Edwin Lutyens, the world famous architect, would have neverset his mind on designing New Delhi and the famed Connaught Place shopping centre in the heart of India’s capital, had it not been for the glorious past that it could boast of. The British Empire had termed India as the land” where the sun never sets” and to add flavour to this phrase Lutyen called his creation as the “Rome of Hindoostan”.
Lutyen perhaps could have drawn inspiration from the Persian inscription on the ceiling of the Diwan-e-Khas (Hall of Nobles) at the glorious Red Fort which says” If there be a paradise on Earth; it is this, oh it is this, oh it is this”. The couplet was rendered into such beautiful verse by the noted poet, Firdaus, in the court of the Mughal Emperor, Shahjahan. What could have made him weave such a magical extract must surely have been the trance and magnetism that the city of Delhi had for the lovers of good things.

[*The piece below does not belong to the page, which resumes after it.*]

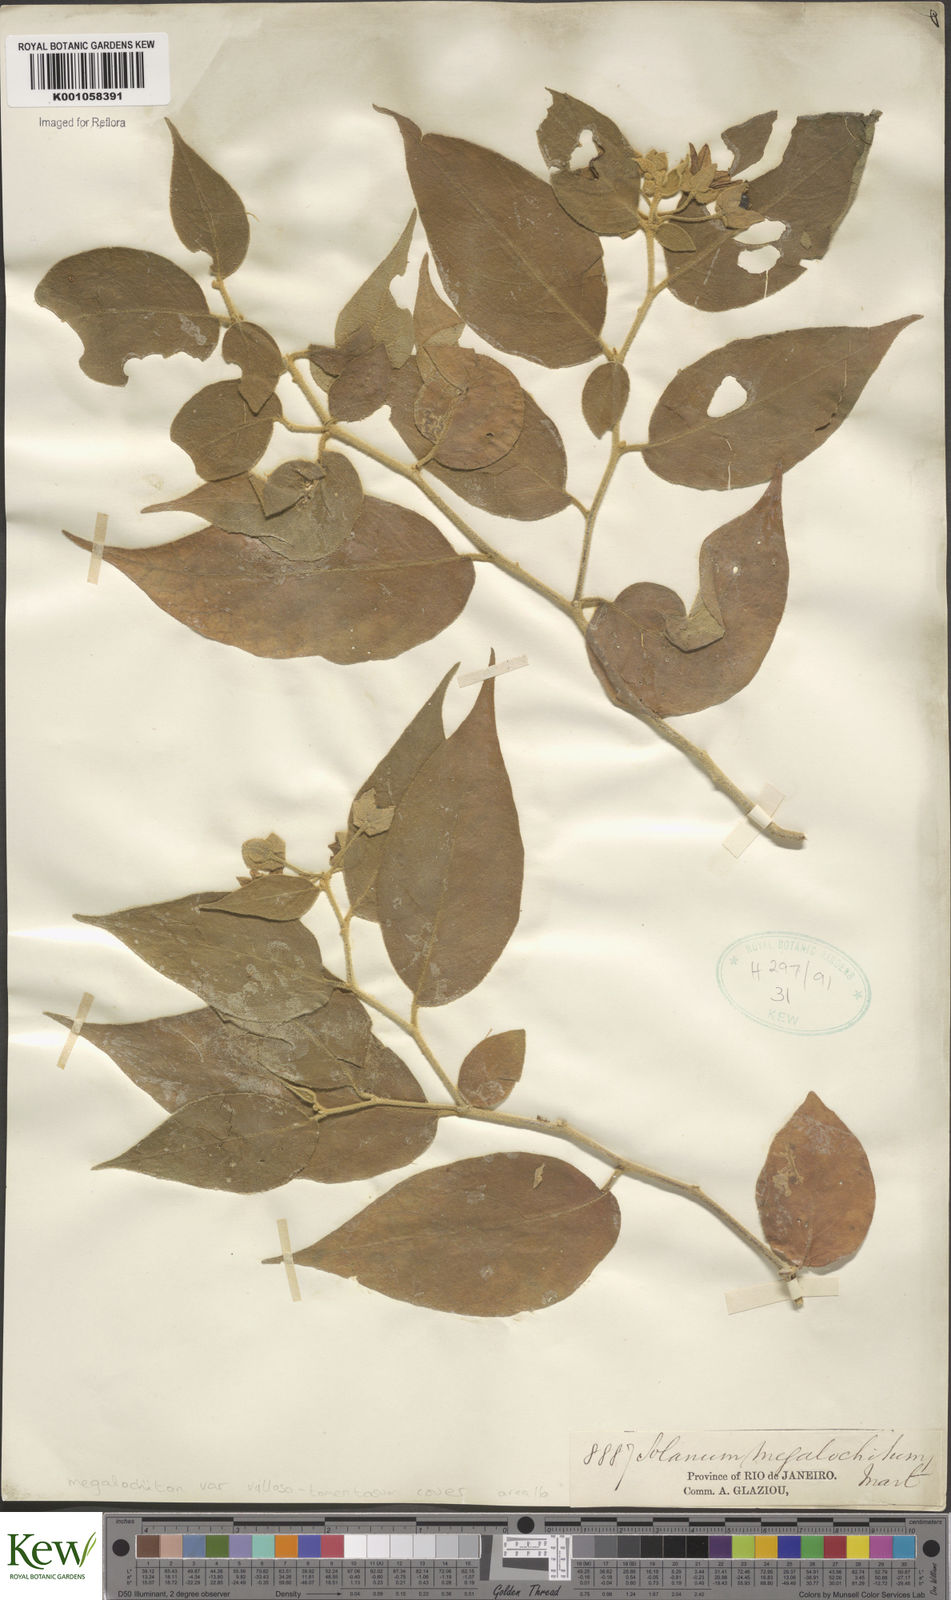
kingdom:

As much as it can boast of its chequered present, Delhi has an equally if not better past. The ancient history of Delhi manifested in the landmarks and memorials still stands testimony to the present history. The times when the epic Mahabharata was written refers to Delhi as Indraprastha and was supposed to have been founded by the Pandavas in as early as 1450 B.C. whose remains have been excavated within the ramparts of the Old Fort (Purana Qila) .
The Gupta and the Maurya dynasties, around 320 A.D. when India was known as the Golden Bird, were mesmerised by the elegant vistas of Delhi and made their presence felt for a long time while ruling from Indraprastha. This was followed by the Muslim Kings in the latter half of the 12th century and then by the slave Kings and the Khaljis who ruled for over a century and built a new capital Siri, in 1302 A.D. where today stands the imposing Siri Fort area and the Asian Games Village. After the Khaljis came the Tughlaks in the early 15th century who gave an additional impetus to the building activity in Indraprastha with the shaping of the Tughlakabad Fort built by Ghyias-ud-din Tughlak. This was not the end of the new revival initiated by the Tughlaks and was followed by the setting up of the cities of Jahanpanah( asylum of the world) and Firozabad (Kotla Ferozeshah) by the successors of Ghyias-ud-din.

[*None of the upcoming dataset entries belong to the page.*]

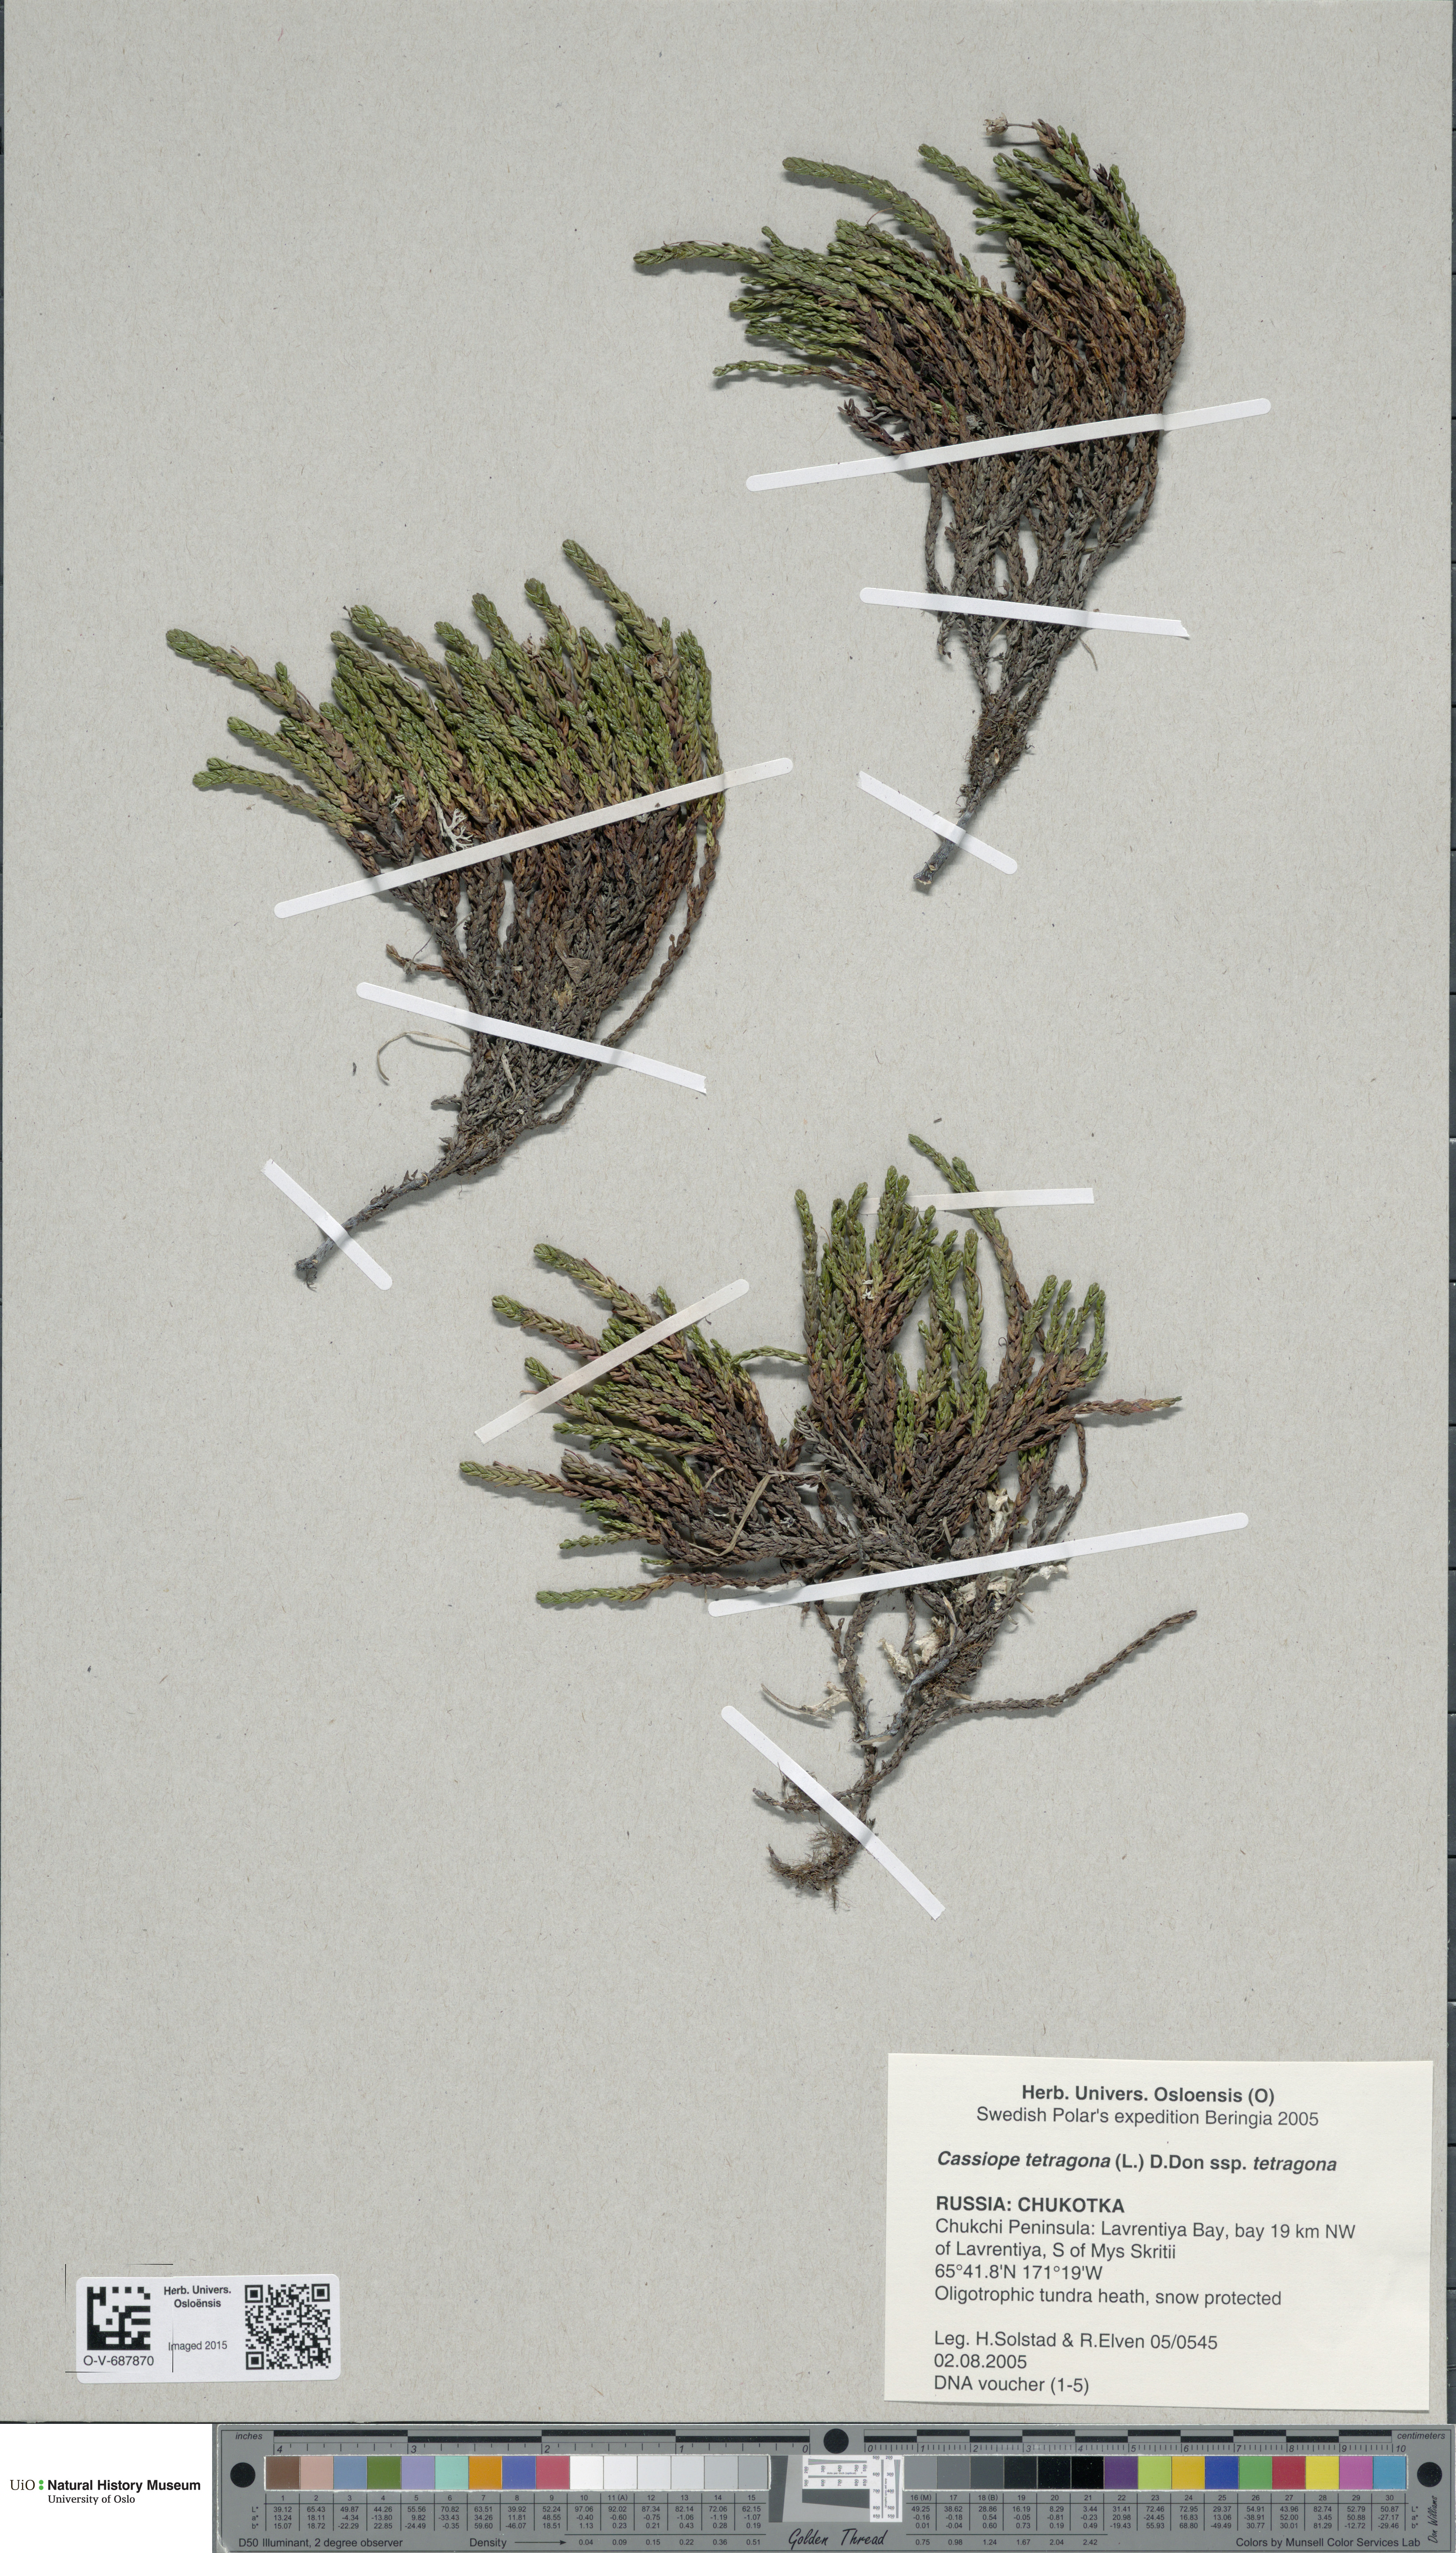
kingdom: Plantae
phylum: Tracheophyta
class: Magnoliopsida
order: Ericales
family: Ericaceae
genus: Cassiope
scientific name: Cassiope tetragona
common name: Arctic bell heather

The first Mughal conqueror and emperor , Babar, had a liking for Agra where he set up his capital, although his son, Humayun, returned to Delhi and built the Purana Qila as his fort and seat of governance. Then came the Suri dynasty wherein Sher Shah Suri opted yet again for Dilli as the capital which he built in 1542 A.D. And it had its epicentre as the very same Purana Qila. For the first time then the capital got its name Dilli, though some historians say that the brain behind giving this name was Raja Dillu who was supposed to have ruled in this area as far back as 100 B.C. Although the next Mughal emperor, Akbar, preferred to shift to Agra and Fathepur Sikri, his son, derived an affable penchant for Delhi and began work on building the historic Red Fort (Lal Qila) in 1638 A.D. Much before all this during the 11th century A.D., a Hindu King, Anangpal is said to have built the first city, Lal Kot and much after the Lodi dynasty was said to have been credited with the setting up of the sixth of the seven cities in the form of the Lodi tombs.
The seven cities, each with a unique characteristic of its own were Lal Kot, Siri, Tughlakabad, the ruined fortress east of the imposing Qutab Minar. Tughlakabad was said to have become a ghost city 15 years after it was built following a supposed curse from the Sufi saint, Azam-ud-din. The other cities were Jahanpanah, Ferozeshah Kotla, Lodi Tombs and the Purana Qila.
In 1911, the British asked Lutyens to give a new meaning to city development which is reflected in the architectural designs and sophistication that buildings in New Delhi like Parliament House, Rashtrapati Bhavan, India Gate, Connaught Place and various administrative buildings like the South and North blocks along the breathtaking view available from Raj Path.
Modern Delhi has something for everyone and that is amply reflected in the cosmopolitan culture that nurtures festivals of all faiths and religions, places of worship. You can take a stroll at your own leisurely pace, or a jog or a run and move faster than the common man. This is also reflected in the market places, the dhabas and restaurants or the gorgeous five-star hotels. Theatre, drama and entertainment of all sorts including the best of discotheques are all there. Delhi is one city from where you can branch off to any corner of the country either by a well-connected system of railways or by road and air. The rest is for you to explore.